Lutte contre l’incitation à la haine et les crimes haineux
« Le discours de haine est un comportement qui incite à la violence, porte atteinte à la diversité et à la cohésion sociale et menace les valeurs et principes communs qui nous lient. »
Un crime de haine est une infraction pénale motivée, en tout ou en partie, par les préjugés de son auteur à l’égard d’une personne ou d’un groupe sur la base de la race, de la religion, du sexe ou de l’orientation et de l’identité sexuelles.
L’incitation à la haine raciale constitue une source importante de dangers menaçant l’humanité.
Cela constitue une menace directe pour les droits de l’homme. Elle est de plus en plus présente en ligne et hors ligne et porte non seulement atteinte aux droits fondamentaux et aux libertés fondamentales des individus, mais dégrade et marginalise également les individus et les groupes ciblés.

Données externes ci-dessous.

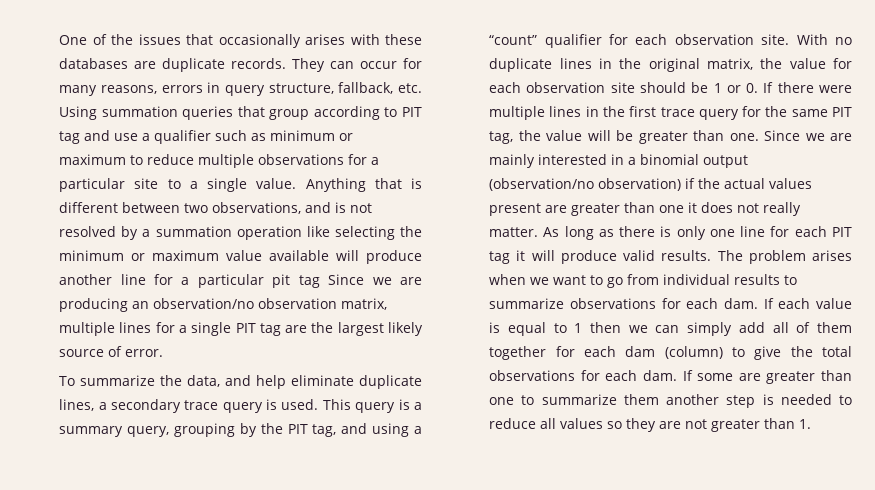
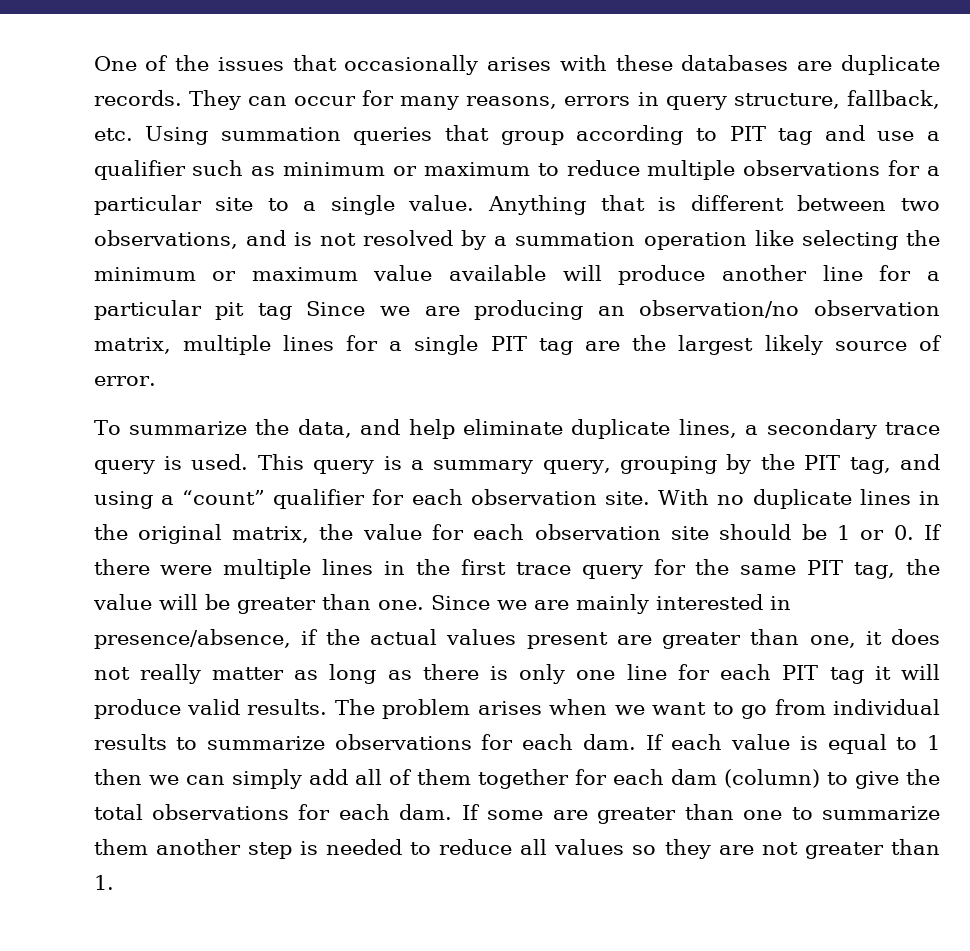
[628,154,749,168] [489,178,682,191] a binomial output (observation/no observation) -> [93,629,291,649] presence/absence,
[659,205,685,213] one -> [809,635,856,648] one,
[489,227,560,237] matter. As -> [211,667,319,680] matter as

Certains organismes internationaux et certains médias ont contribué à alimenter ce fléau chronique, et certains partis et mouvements politiques extrémistes ont également joué un rôle plus dangereux dans le discours politique direct, menaçant d’augmenter la violence et les crimes de haine.
C’est pourquoi de nombreux instruments internationaux se sont efforcés d’interdire l’incitation à la haine sous divers aspects. Les crimes haineux peuvent avoir des conséquences psychologiques importantes et de grande envergure, non seulement pour leurs victimes directes mais aussi pour les autres.
Au sein de la Global Shield Organization, nous affirmons des sanctions plus sévères et notre attachement à la loi sur les crimes de haine, qui vise à dissuader la violence motivée par des préjugés, soulignons la condamnation par la communauté internationale des discours incitant à la haine raciste et affirmons le respect de la dignité humaine, de la liberté, de l’égalité, de la l’état de droit et le respect des droits de l’homme. Toutes les formes de haine et d’intolérance vont à l’encontre de ces droits et valeurs fondamentaux.
La Convention internationale sur l’élimination de toutes les formes de discrimination raciale, adoptée par l’Assemblée générale des Nations Unies, interdit la « propagande » et la « diffusion d’idées » sur la supériorité raciale et la discrimination raciale, y compris par les autorités ou les institutions publiques (article 4). Les États sont tenus de prendre des mesures pour l’empêcher et punir ses auteurs.
Le Statut de Rome de la Cour pénale internationale, adopté en 1998, engage « la responsabilité pénale et punit » toute personne qui « incite directement et publiquement autrui à commettre un génocide » (article 25). Ceci est stipulé dans les conventions internationales, c’est pourquoi de nombreux instruments ont été pris en compte pour
Interdiction internationale de l’incitation à la haine sous ses différents aspects,
« Lutter contre les discours de haine ne signifie pas restreindre ou interdire la liberté d’expression. Cela signifie plutôt empêcher l’escalade des discours de haine de se transformer en quelque chose de plus dangereux, en particulier l’incitation à la discrimination, à l’hostilité et à la violence, ce qui est interdit par le droit international. »
Si vous êtes exposé à un incident haineux, vous devez le signaler. Contactez les autorités policières locales et fournissez-leur des informations détaillées.
Étant donné que certains discours d’hommes politiques, de responsables et de personnalités médiatiques s’apparentent à une « incitation à un crime de haine », les responsables doivent être punis ou recourir à la Cour internationale de Justice selon l’interprétation des dispositions de la Convention.
. Le Tribunal international pour l’élimination de la discrimination raciale, ou le recours à ce tribunal également par l’intermédiaire de l’Assemblée générale des Nations Unies.